Ebenfalls erwähnenswert ist der Tabletop Simulator, mit dem sich das Spielerlebnis in eine virtuelle 3D-Umgebung verschieben lässt. Das notwendige Engagement und die Zeit vorausgesetzt lassen sich hier Spieltische virtuell nachbauen und bespielen. Ich selbst habe damit noch keine Erfahrungen gesammelt, aber das ist nur eine Frage der Zeit.

Noch Fragen?

Rollenspiel, Shadowrun und die notwendigen Einkäufe – damit dürften die wichtigsten Einstiegsfragen geklärt sein. Eine neue Rollenspielwelt fordert natürlich vor allem viele Fragen rund um die Umgebung, die Charaktere, die Fertigkeiten, die Rassen und vieles mehr heraus. Wer neben den Quellenbüchern rasche Antworten sucht, dem sei die beherzte Frage an den eigenen Spielleiter anempfohlen. Oder aber ein Blick in die Shadowhelix, eine deutsche Wiki-Seite, auf der zahlreiche Begebenheiten rund um Shadowrun erklärt werden. Besonders faszinierend fand ich beispielsweise den Eintrag für die Stadt Basel – in der ich das heutige Basel recht gut wiedererkannt habe. Mit guten Englischkenntnissen lässt sich auch nach vielen Dingen einfach googlen – vergesst nicht, dass es sich um ein amerikanisches System handelt, das wohl vor allem in den Staaten eine gewisse Popularität hat.

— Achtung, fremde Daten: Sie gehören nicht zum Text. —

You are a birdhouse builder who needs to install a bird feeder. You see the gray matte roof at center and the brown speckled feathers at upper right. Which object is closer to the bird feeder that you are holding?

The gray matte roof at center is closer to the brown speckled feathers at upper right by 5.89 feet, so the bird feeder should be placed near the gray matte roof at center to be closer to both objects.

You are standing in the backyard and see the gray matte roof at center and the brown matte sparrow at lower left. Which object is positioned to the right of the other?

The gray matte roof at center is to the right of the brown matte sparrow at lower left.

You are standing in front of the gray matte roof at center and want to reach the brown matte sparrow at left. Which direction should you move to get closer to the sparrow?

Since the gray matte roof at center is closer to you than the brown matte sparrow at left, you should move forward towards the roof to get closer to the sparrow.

Zum Abschluss möchte ich euch noch zwei Playlists auf Youtube ans Herz legen:

Das deutsche Shadowrun-Abenteuer “Memory Effect” von Mitch, der mit seinen Freunden über bislang 30 Folgen hinweg eine faszinierende Einstiegsgeschichte gebastelt hat und nebenher zahlreiche Regelerklärungen einfließen lässt. Auch seine anderen Rollenspielvideos sind absolut sehenswert weil genial produziert.

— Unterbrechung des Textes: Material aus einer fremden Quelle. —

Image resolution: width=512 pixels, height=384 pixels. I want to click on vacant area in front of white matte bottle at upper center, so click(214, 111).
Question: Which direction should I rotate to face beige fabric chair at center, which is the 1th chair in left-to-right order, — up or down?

Auf Englisch kann ich “Corporate SINs” empfehlen, eine Gruppe aus Seattle, die auf dem Kanal HyperRPG gestreamed hat – ich finde wirklich ganz hervorragend, wie diese Gruppe über ein Jahr hinweg ein gewaltiges Abenteuer gestrickt hat. Schön ist auch, dass sie im Laufe der Zeit ihre Spielweise etwas verändert haben. So verwenden sie am Anfang noch ein “Grid”, also ein Spielbrett, das insbesondere im Kampf spannend werden kann. Später verzichten sie darauf. Keine Spielweise ist besser als die andere – letztlich kommt es auf die Spieler an, was sie gerne hätten und was ihnen mehr Spaß macht.

Wenn ihr sonst noch Fragen habt – dann ab damit in die Kommentare! Und wer Lust auf eine Spielrunde hat – fragt ruhig nach, vielleicht habe ich ja gerade Zeit und Lust, mich mal wieder in eine Mission in den Schatten zu stürzen. 😉 Adios, Chummers!